* **Task details**
The answer is the complete listing below, written out again exactly.

* **Source information**
■ ■ ■ ■ ■

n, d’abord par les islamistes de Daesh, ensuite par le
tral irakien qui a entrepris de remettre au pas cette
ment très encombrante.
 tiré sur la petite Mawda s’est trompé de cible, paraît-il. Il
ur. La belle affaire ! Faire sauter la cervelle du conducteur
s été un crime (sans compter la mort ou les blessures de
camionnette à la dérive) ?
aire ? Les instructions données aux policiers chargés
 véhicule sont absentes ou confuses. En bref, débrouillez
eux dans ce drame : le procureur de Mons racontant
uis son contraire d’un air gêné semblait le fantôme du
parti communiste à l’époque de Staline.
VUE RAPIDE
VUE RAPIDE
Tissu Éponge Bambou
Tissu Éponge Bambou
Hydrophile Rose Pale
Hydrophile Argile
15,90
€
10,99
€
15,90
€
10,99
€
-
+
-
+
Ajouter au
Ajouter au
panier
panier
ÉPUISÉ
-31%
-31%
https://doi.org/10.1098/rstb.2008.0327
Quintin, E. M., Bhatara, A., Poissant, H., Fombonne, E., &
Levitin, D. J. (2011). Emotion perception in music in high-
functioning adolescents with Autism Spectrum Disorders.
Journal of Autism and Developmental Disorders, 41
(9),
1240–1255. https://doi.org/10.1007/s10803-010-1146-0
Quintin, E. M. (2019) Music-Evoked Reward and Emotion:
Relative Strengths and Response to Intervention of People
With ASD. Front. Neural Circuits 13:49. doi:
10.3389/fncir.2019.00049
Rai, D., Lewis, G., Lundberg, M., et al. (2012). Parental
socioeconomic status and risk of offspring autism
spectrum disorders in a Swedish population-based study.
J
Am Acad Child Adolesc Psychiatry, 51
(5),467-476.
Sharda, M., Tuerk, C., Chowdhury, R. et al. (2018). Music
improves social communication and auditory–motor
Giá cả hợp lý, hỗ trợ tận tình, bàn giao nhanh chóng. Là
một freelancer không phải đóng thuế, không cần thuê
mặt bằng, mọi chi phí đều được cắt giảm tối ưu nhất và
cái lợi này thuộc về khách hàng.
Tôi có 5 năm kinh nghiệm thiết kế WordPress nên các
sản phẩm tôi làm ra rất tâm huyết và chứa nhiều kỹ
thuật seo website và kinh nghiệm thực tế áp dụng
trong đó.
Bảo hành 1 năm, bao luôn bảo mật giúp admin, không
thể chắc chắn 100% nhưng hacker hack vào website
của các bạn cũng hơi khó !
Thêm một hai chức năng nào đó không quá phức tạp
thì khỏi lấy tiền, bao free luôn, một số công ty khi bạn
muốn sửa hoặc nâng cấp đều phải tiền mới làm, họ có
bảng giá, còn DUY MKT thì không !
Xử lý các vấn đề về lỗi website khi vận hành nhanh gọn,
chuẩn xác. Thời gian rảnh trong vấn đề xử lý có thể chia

■ ■ ■ ■ ■

* **Task result**
n, d’abord par les islamistes de Daesh, ensuite par le
tral irakien qui a entrepris de remettre au pas cette
ment très encombrante.
 tiré sur la petite Mawda s’est trompé de cible, paraît-il. Il
ur. La belle affaire ! Faire sauter la cervelle du conducteur
s été un crime (sans compter la mort ou les blessures de
camionnette à la dérive) ?
aire ? Les instructions données aux policiers chargés
 véhicule sont absentes ou confuses. En bref, débrouillez
eux dans ce drame : le procureur de Mons racontant
uis son contraire d’un air gêné semblait le fantôme du
parti communiste à l’époque de Staline.
VUE RAPIDE
VUE RAPIDE
Tissu Éponge Bambou
Tissu Éponge Bambou
Hydrophile Rose Pale
Hydrophile Argile
15,90
€
10,99
€
15,90
€
10,99
€
-
+
-
+
Ajouter au
Ajouter au
panier
panier
ÉPUISÉ
-31%
-31%
https://doi.org/10.1098/rstb.2008.0327
Quintin, E. M., Bhatara, A., Poissant, H., Fombonne, E., &
Levitin, D. J. (2011). Emotion perception in music in high-
functioning adolescents with Autism Spectrum Disorders.
Journal of Autism and Developmental Disorders, 41
(9),
1240–1255. https://doi.org/10.1007/s10803-010-1146-0
Quintin, E. M. (2019) Music-Evoked Reward and Emotion:
Relative Strengths and Response to Intervention of People
With ASD. Front. Neural Circuits 13:49. doi:
10.3389/fncir.2019.00049
Rai, D., Lewis, G., Lundberg, M., et al. (2012). Parental
socioeconomic status and risk of offspring autism
spectrum disorders in a Swedish population-based study.
J
Am Acad Child Adolesc Psychiatry, 51
(5),467-476.
Sharda, M., Tuerk, C., Chowdhury, R. et al. (2018). Music
improves social communication and auditory–motor
Giá cả hợp lý, hỗ trợ tận tình, bàn giao nhanh chóng. Là
một freelancer không phải đóng thuế, không cần thuê
mặt bằng, mọi chi phí đều được cắt giảm tối ưu nhất và
cái lợi này thuộc về khách hàng.
Tôi có 5 năm kinh nghiệm thiết kế WordPress nên các
sản phẩm tôi làm ra rất tâm huyết và chứa nhiều kỹ
thuật seo website và kinh nghiệm thực tế áp dụng
trong đó.
Bảo hành 1 năm, bao luôn bảo mật giúp admin, không
thể chắc chắn 100% nhưng hacker hack vào website
của các bạn cũng hơi khó !
Thêm một hai chức năng nào đó không quá phức tạp
thì khỏi lấy tiền, bao free luôn, một số công ty khi bạn
muốn sửa hoặc nâng cấp đều phải tiền mới làm, họ có
bảng giá, còn DUY MKT thì không !
Xử lý các vấn đề về lỗi website khi vận hành nhanh gọn,
chuẩn xác. Thời gian rảnh trong vấn đề xử lý có thể chia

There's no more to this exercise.